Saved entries
============================================================

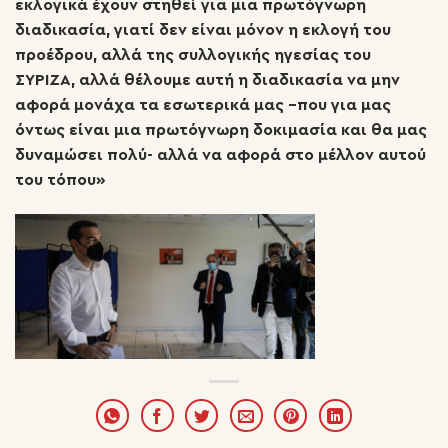
εκλογικά έχουν στηθεί για μια πρωτόγνωρη
διαδικασία, γιατί δεν είναι μόνον η εκλογή του
προέδρου, αλλά της συλλογικής ηγεσίας του
ΣΥΡΙΖΑ, αλλά θέλουμε αυτή η διαδικασία να μην
αφορά μονάχα τα εσωτερικά μας –που για μας
όντως είναι μια πρωτόγνωρη δοκιμασία και θα μας
δυναμώσει πολύ- αλλά να αφορά στο μέλλον αυτού
του τόπου»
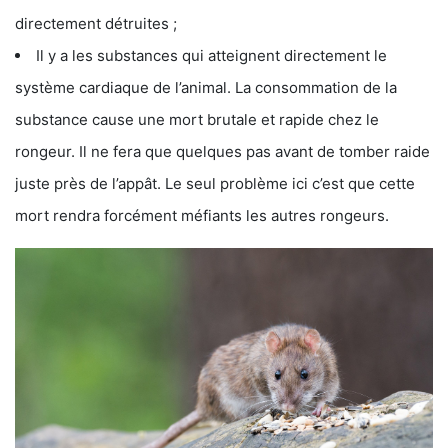
directement détruites ;
Il y a les substances qui atteignent directement le
système cardiaque de l’animal. La consommation de la
substance cause une mort brutale et rapide chez le
rongeur. Il ne fera que quelques pas avant de tomber raide
juste près de l’appât. Le seul problème ici c’est que cette
mort rendra forcément méfiants les autres rongeurs.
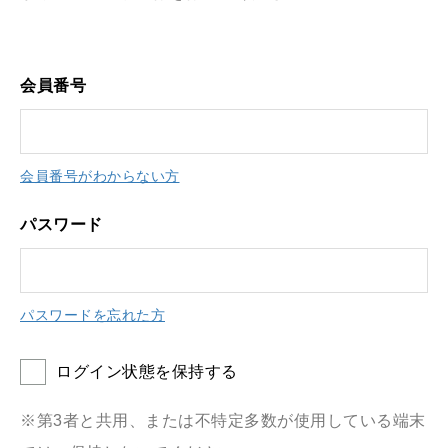
会員番号
会員番号がわからない方
パスワード
パスワードを忘れた方
ログイン状態を保持する
※第3者と共用、または不特定多数が使用している端末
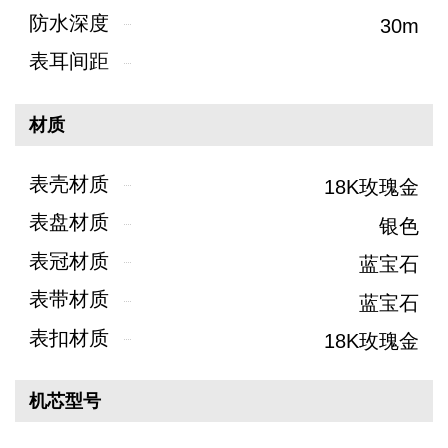
防水深度
30m
表耳间距
材质
表壳材质
18K玫瑰金
表盘材质
银色
表冠材质
蓝宝石
表带材质
蓝宝石
表扣材质
18K玫瑰金
机芯型号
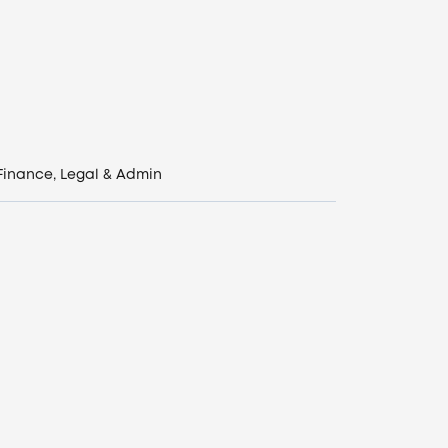
Finance, Legal & Admin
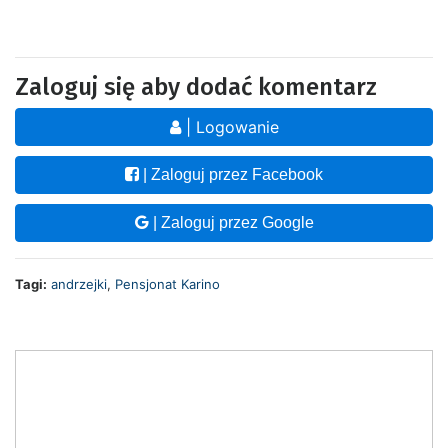
Zaloguj się aby dodać komentarz
| Logowanie
| Zaloguj przez Facebook
| Zaloguj przez Google
Tagi:
andrzejki
,
Pensjonat Karino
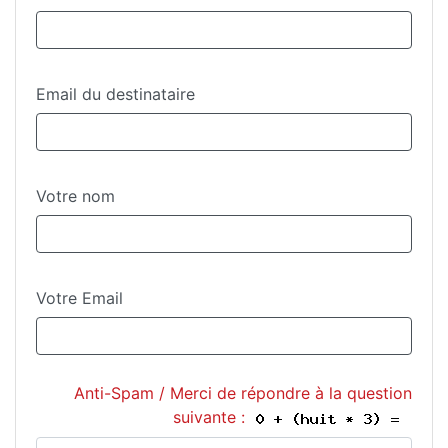
Email du destinataire
Votre nom
Votre Email
Anti-Spam / Merci de répondre à la question
suivante :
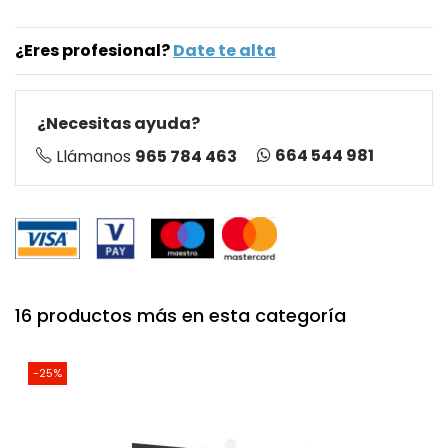
¿Eres profesional?
Date te alta
¿Necesitas ayuda?
664 544 981
Llámanos
965 784 463
16 productos más en esta categoría
-25%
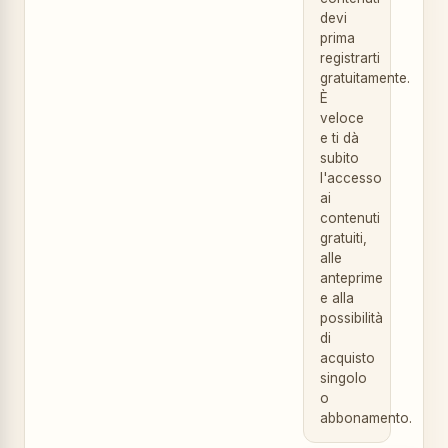
devi
prima
registrarti
gratuitamente.
È
veloce
e ti dà
subito
l'accesso
ai
contenuti
gratuiti,
alle
anteprime
e alla
possibilità
di
acquisto
singolo
o
abbonamento.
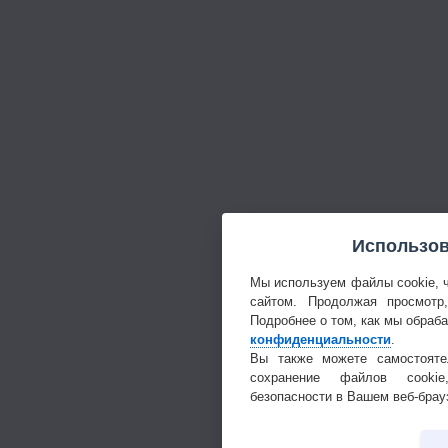
Использов
Мы используем файлы cookie, 
сайтом. Продолжая просмотр
Подробнее о том, как мы обраб
конфиденциальности
.
Вы также можете самостояте
сохранение файлов cookie
безопасности в Вашем веб-брау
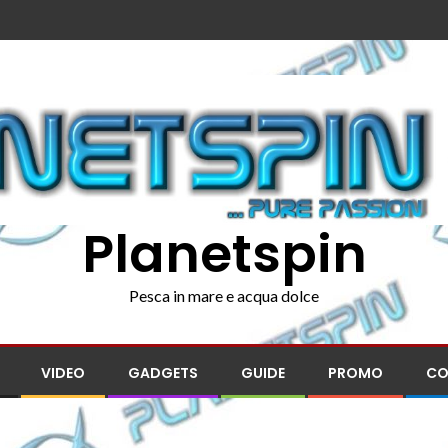
Planetspin
Pesca in mare e acqua dolce
VIDEO
GADGETS
GUIDE
PROMO
CO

============================================================

*Problem to work on*: Would you copy out every line in the records that includes the string "είναι"?

*Response*:
διαδικασία, γιατί δεν είναι μόνον η εκλογή του
όντως είναι μια πρωτόγνωρη δοκιμασία και θα μας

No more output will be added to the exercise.